_Activité 1_
Indiquez si chacune des affirmations suivantes concorde avec l'article sur le contrat type des auto-écoles, en répondant par oui ou par non et en citant mot pour mot le passage qui tranche.
(a) Les futurs conducteurs devront signer le nouveau contrat à partir du 1er juin.
(b) Le contrat type compte douze pages.
(c) Le décret a été signé par le ministre des Transports.
_Activité 2_
Répondez brièvement à ces questions à partir de l'article sur le contrat type des auto-écoles.
(a) Entre quels montants oscille actuellement le coût du permis ?
(b) Quel jour le décret a-t-il été signé ?
(c) Combien d'auto-écoles en France sont concernées par le contrat obligatoire ?
_Activité 3_
Poursuivez l'article sur le contrat type des auto-écoles à la suite de sa dernière phrase.

_Document source_
**********

À compter du 1er juin prochain, les auto-écoles devront faire signer un nouveau contrat aux futurs conducteurs. À travers la mise en place de ce contrat type, le ministre de l’Économie, Bruno Le Maire, espère lutter contre les frais cachés et abusifs pratiqués par certains centres et faire baisser de -30 % le coût du permis, lequel oscille actuellement entre 1 600 et 1 800 euros.

Pour enrayer les frais interdits ou cachés

Le mercredi 19 février dernier, le ministre de l'Économie Bruno Le Maire a signé le décret permettant l’entrée en vigueur de ce nouveau contrat.

Obligatoire à partir du mois de juin dans les 12 000 auto-écoles en France, le contrat type de neuf pages devra spécifier en toute transparence les prestations et les tarifs proposés par chaque établissement.

**********

_Données fournies_
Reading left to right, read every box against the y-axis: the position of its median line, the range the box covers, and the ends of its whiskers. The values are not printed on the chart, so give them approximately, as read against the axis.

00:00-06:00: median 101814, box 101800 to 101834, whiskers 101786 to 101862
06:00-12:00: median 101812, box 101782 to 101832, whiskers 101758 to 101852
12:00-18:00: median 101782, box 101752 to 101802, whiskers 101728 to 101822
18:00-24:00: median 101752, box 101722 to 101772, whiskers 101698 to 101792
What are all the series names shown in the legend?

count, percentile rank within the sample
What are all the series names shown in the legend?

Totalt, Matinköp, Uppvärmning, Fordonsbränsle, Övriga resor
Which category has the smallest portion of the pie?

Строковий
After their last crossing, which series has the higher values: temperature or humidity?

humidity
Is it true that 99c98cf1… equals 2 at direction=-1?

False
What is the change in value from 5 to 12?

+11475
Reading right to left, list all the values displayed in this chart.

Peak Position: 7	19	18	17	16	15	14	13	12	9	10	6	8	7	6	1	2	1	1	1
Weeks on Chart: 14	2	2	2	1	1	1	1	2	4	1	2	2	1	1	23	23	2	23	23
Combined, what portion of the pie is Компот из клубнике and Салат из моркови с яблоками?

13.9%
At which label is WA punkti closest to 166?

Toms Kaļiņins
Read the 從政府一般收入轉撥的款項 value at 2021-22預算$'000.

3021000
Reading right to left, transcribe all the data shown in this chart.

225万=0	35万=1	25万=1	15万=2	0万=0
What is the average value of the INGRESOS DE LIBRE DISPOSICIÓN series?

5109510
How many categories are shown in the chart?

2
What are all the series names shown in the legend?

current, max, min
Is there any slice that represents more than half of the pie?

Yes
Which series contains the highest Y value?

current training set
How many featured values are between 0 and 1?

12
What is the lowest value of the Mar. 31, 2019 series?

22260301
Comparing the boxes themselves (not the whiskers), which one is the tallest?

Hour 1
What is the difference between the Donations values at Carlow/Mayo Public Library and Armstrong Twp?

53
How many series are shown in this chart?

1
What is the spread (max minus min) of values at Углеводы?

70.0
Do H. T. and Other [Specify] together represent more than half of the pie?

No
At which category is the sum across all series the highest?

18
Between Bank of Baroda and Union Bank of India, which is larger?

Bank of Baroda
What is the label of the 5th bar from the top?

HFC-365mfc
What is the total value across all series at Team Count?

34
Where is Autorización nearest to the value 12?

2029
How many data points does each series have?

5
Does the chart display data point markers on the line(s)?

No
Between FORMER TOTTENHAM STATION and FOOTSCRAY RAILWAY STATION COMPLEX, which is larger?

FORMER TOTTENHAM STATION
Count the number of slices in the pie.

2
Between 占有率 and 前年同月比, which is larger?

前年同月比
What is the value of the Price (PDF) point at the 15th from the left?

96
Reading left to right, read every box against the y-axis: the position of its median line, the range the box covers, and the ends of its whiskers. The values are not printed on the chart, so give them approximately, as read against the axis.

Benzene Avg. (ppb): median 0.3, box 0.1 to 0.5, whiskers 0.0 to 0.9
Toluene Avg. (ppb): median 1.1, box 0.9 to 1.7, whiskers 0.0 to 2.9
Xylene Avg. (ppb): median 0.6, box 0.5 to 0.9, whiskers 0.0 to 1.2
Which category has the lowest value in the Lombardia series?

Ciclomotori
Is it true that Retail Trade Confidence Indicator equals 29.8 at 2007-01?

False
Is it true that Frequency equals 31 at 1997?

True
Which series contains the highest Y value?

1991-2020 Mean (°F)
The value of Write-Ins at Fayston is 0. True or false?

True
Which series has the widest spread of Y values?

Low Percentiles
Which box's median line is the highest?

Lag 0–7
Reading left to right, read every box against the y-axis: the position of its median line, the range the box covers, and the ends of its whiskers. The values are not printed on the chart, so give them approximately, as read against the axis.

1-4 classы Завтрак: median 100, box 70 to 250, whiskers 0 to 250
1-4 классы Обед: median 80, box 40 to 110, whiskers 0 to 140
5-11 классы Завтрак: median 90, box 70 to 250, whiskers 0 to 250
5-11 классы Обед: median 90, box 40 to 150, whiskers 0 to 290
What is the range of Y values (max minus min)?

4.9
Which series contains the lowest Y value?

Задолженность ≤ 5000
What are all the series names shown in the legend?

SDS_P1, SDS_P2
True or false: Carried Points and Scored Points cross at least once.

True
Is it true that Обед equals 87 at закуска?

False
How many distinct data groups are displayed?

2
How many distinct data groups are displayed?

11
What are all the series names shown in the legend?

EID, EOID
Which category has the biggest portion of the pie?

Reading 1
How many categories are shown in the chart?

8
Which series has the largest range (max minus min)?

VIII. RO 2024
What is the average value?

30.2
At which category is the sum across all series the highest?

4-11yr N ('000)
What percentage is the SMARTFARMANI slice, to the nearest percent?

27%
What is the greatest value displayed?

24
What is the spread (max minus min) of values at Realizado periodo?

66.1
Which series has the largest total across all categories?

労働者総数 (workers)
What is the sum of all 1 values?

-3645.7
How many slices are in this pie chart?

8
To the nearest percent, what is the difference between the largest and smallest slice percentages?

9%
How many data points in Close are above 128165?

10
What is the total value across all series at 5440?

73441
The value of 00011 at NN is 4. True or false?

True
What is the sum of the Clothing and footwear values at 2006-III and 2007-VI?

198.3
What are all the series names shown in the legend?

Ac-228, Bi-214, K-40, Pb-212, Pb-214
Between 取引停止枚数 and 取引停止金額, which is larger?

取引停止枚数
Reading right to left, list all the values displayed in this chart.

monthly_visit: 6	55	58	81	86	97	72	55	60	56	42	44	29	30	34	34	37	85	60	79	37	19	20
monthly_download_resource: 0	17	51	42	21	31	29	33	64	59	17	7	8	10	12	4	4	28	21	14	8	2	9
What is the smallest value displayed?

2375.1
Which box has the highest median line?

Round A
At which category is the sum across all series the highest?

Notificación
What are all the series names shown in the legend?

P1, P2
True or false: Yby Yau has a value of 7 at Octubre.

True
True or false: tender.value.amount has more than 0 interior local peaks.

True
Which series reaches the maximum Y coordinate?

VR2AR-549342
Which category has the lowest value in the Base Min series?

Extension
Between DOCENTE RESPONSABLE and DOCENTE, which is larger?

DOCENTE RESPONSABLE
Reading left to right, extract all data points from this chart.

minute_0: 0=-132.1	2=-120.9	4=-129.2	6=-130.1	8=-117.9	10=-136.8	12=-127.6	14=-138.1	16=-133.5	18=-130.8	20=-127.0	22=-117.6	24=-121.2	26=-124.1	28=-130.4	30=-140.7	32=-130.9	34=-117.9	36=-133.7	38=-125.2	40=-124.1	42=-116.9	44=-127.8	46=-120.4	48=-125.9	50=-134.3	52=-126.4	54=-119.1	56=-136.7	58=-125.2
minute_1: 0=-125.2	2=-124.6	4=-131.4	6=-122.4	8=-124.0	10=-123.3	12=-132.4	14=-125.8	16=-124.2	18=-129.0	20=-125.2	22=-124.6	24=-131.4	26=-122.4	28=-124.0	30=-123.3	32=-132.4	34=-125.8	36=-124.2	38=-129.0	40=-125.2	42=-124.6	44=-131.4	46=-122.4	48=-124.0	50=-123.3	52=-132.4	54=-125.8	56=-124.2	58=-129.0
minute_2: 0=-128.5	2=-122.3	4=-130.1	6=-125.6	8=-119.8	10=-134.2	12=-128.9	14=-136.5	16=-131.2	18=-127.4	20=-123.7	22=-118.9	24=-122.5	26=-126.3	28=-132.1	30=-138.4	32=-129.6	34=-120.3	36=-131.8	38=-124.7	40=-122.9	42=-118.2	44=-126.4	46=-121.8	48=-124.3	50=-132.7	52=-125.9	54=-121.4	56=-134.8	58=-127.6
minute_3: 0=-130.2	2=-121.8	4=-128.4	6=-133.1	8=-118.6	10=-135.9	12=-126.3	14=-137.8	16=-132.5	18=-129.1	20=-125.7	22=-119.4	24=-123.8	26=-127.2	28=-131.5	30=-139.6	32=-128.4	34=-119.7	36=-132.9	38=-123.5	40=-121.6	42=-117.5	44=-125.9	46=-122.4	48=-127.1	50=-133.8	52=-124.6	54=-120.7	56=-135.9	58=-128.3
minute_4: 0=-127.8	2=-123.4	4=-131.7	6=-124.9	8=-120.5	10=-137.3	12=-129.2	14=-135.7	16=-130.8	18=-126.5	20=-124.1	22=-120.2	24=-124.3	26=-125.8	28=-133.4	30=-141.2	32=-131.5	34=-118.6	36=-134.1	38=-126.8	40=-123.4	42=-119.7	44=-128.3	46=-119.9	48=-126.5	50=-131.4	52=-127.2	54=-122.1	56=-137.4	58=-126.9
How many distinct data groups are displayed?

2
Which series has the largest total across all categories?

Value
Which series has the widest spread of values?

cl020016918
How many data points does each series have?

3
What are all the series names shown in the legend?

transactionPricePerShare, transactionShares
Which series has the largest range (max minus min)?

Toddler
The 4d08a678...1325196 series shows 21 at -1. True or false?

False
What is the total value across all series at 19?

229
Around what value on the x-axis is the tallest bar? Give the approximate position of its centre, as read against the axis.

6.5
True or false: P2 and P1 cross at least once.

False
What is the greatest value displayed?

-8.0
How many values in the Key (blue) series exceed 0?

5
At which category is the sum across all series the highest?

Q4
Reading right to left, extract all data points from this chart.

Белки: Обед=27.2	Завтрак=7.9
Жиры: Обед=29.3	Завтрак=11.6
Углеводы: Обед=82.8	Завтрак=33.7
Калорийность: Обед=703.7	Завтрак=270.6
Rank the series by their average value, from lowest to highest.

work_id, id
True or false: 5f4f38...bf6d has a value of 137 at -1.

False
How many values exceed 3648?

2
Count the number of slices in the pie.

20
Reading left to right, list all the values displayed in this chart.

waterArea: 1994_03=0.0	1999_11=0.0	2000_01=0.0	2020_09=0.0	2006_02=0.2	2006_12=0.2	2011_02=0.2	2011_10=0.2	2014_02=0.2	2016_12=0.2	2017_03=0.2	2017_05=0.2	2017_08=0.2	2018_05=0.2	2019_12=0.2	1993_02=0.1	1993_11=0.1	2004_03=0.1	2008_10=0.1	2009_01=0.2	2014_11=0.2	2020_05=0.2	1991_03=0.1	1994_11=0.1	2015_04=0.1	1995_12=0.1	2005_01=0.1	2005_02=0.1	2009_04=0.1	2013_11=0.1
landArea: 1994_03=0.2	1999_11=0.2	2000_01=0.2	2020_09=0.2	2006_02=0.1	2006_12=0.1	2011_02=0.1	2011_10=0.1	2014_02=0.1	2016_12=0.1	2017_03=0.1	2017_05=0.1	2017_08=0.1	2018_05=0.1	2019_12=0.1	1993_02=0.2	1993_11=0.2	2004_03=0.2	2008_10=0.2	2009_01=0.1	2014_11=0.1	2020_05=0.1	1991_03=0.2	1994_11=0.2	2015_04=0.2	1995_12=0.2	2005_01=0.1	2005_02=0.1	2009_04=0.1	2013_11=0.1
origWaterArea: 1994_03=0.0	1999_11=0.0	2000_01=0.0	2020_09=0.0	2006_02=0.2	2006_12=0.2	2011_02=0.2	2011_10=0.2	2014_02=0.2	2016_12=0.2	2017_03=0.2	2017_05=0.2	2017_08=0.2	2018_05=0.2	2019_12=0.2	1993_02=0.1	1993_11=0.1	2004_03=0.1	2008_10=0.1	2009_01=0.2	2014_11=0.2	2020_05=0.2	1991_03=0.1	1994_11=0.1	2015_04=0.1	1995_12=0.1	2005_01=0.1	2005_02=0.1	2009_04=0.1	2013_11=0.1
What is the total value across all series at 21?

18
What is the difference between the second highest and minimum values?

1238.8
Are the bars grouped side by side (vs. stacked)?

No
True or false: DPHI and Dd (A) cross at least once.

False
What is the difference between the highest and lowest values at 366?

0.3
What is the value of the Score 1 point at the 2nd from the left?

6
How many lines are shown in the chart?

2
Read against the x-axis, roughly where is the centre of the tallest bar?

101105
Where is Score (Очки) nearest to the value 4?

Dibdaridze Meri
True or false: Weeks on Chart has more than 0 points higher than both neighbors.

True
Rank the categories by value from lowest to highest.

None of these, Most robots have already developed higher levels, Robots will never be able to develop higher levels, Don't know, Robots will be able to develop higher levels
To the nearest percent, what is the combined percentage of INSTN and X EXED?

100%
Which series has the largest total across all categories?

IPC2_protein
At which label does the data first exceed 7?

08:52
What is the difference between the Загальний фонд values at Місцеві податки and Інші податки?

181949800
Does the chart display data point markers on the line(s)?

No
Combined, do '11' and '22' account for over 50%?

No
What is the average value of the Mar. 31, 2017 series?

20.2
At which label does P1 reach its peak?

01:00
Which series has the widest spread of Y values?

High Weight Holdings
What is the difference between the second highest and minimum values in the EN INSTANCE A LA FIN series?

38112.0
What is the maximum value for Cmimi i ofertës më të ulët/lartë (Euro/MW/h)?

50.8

**********

_Corrigé 1_
(a) Oui : « À compter du 1er juin prochain, les auto-écoles devront faire signer un nouveau contrat aux futurs conducteurs ».
(b) Non : « le contrat type de neuf pages ».
(c) Non : « le ministre de l'Économie Bruno Le Maire a signé le décret ».

_Corrigé 2_
(a) Entre 1 600 et 1 800 euros.
(b) Le mercredi 19 février.
(c) 12 000.

_Corrigé 3_
Dans les détails, ce nouveau document devra afficher le prix des frais administratifs, du livret d’apprentissage, ainsi que des leçons théoriques et pratiques. Il fera aussi mention des conditions d’annulation d’une séance de pratique ou du remboursement d’une partie des frais en cas d’arrêt de la formation. Par la même occasion, cette mesure permettra à l'apprenti de comparer sans difficulté les coûts pratiqués par les écoles de conduite.


L’objectif est de rétablir la confiance entre les candidats et les auto-écoles en luttant contre les arnaques et les frais ajoutés à l’insu des élèves. Un sondage mené en 2018 par la DGCCRF (Direction générale de la concurrence, de la consommation et de la répression des fraudes) a mis en évidence l’essor de ces pratiques répréhensibles.

Sur les 1 000 centres pris en flagrant délit ou dénoncés par les clients, près de 50 % présentaient des anomalies dans les contrats signés avec les candidats. Des erreurs sur les prix affichés ont été également relevées dans plus de la moitié d’entre eux.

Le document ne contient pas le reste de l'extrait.